*** Opening Source data ***

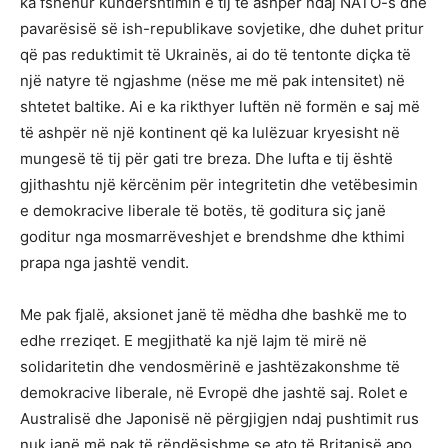
ka fshehur kundërshtimin e tij të ashpër ndaj NATO-s dhe
pavarësisë së ish-republikave sovjetike, dhe duhet pritur
që pas reduktimit të Ukrainës, ai do të tentonte diçka të
një natyre të ngjashme (nëse me më pak intensitet) në
shtetet baltike. Ai e ka rikthyer luftën në formën e saj më
të ashpër në një kontinent që ka lulëzuar kryesisht në
mungesë të tij për gati tre breza. Dhe lufta e tij është
gjithashtu një kërcënim për integritetin dhe vetëbesimin
e demokracive liberale të botës, të goditura siç janë
goditur nga mosmarrëveshjet e brendshme dhe kthimi
prapa nga jashtë vendit.
Me pak fjalë, aksionet janë të mëdha dhe bashkë me to
edhe rreziqet. E megjithatë ka një lajm të mirë në
solidaritetin dhe vendosmërinë e jashtëzakonshme të
demokracive liberale, në Evropë dhe jashtë saj. Rolet e
Australisë dhe Japonisë në përgjigjen ndaj pushtimit rus
nuk janë më pak të rëndësishme se ato të Britanisë apo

*** Closing Source data ***

_Exercise description_:
Return every record exactly, leaving out the pictures.

_Solved problem_:
ka fshehur kundërshtimin e tij të ashpër ndaj NATO-s dhe
pavarësisë së ish-republikave sovjetike, dhe duhet pritur
që pas reduktimit të Ukrainës, ai do të tentonte diçka të
një natyre të ngjashme (nëse me më pak intensitet) në
shtetet baltike. Ai e ka rikthyer luftën në formën e saj më
të ashpër në një kontinent që ka lulëzuar kryesisht në
mungesë të tij për gati tre breza. Dhe lufta e tij është
gjithashtu një kërcënim për integritetin dhe vetëbesimin
e demokracive liberale të botës, të goditura siç janë
goditur nga mosmarrëveshjet e brendshme dhe kthimi
prapa nga jashtë vendit.
Me pak fjalë, aksionet janë të mëdha dhe bashkë me to
edhe rreziqet. E megjithatë ka një lajm të mirë në
solidaritetin dhe vendosmërinë e jashtëzakonshme të
demokracive liberale, në Evropë dhe jashtë saj. Rolet e
Australisë dhe Japonisë në përgjigjen ndaj pushtimit rus
nuk janë më pak të rëndësishme se ato të Britanisë apo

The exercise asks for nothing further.